7. Klein S, Staring M, Murphy K, Viergever MA, Pluim JPW. “Elastix: A toolbox for intensity-based medical image registration". IEEE Trans Med Imaging (2010); 29:196–205.

8. Froeling M. "QMRTools: a Mathematica toolbox for quantitative MRI analysis. J Open Source Softw" (2019); 4:1204.

9. Barbieri M, Brizi L, Giampieri E, Solera F, Manners DN, Castellani G, Testa C, and Remondini D. “A Deep Learning Approach for Magnetic Resonance Fingerprinting: Scaling Capabilities and Good Training Practices Investigated by Simulations.” Physica Medica 89 (2021): 1120–1797.

10. Barbieri M, Lee PK, Brizi L, Giampieri E, Toews AR, Castellani G, et al. Deep Learning for Magnetic Resonance Fingerprinting: Data Augmentation with Phase Encoding and SVD Preprocessing for Accurate Parameter Reconstruction of FISP Data; (2019). Proc Intl Soc Mag Reson Med 27

Figures

Figure 1: Schematization of the NN models and the training pipeline used for training. (A) Fat-Net and (B) Muscle-Net have the same architecture: 4 fully connected hidden layers with a progressively decreasing number of neurons. A bottle-neck structure was chosen as successfully done for other qMRI applications9,10. B1 was not explicitly used for weight optimization but was considered during training. (C) During training, simulated data were augmented by injecting white gaussian noise with different noise variances. Signals were normalized before being fed to the NN.

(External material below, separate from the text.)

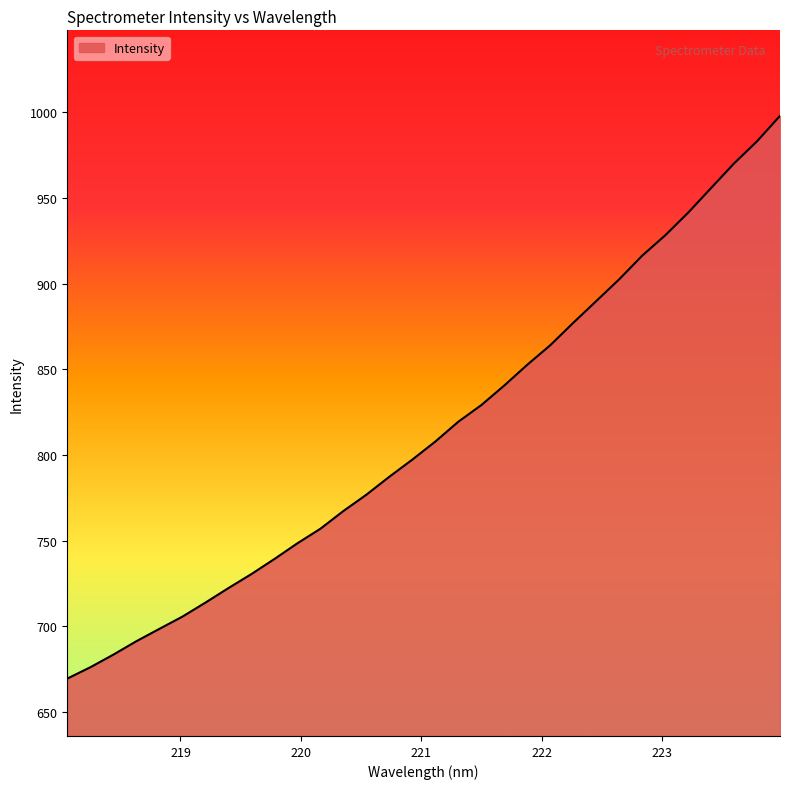

What is the smallest value displayed?

669.5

Figure 2: (A) a summary of the MRI protocol. (B) and (C), a summary of the data processing pipeline performed for each subject. For dictionary matching, a high-resolved dictionary was created: B1 = [0.4: 0.01:1.2], T2w = [10:0.05:80] ms and FF = [0:0.01:1]. For the L2-distance, the fat calibration step was done within qMRI Tools, while the Fat-Net calibrated T2-fat was used to generate the dictionary for the other dictionary method. The differences in processing time between dictionary methods are likely due to the non-optimized implementation of the dot-product matching pipeline.

Figure 3: (A) Example of FF (top row) and muscle T2-water (bottom row) maps reconstructed using the dictionary matching approach and the Neural Network Muscle-Net model. (B) Difference maps between the Neural Network predictions and the dot-product-based dictionary matching reconstructions.

Figure 4: (Top panel) T2 distributions of the fat (A1) and water (A2) components of subcutaneous fat across subjects. The distributions are obtained with kernel density estimation with Gaussian kernel. The optimal kernel bandwidth was tuned through a gird search. Notice the physiological value of T2-water (20 ms) regardless of T2-fat, indicating good stability of the trained model. (Bottom panel) correlation and BA plots between T2-water values estimated using Muscle-Net and those obtained using the dot product- (B1 and B2) and the L2-distance- (C1 and C2) based dictionary methods.

Figure 5: Correlation plots between FF values estimated with the reference Dixon method and the T2-water values estimated using (A) the NN approach, (B) the dot-product-based dictionary matching, and (C) the L2-distance-based dictionary matching. No statistically significant correlation was found, which indicates that T2-water mapping in muscle was successfully decoupled from fat fraction. This is a key feature for reliable muscle T2-water mapping.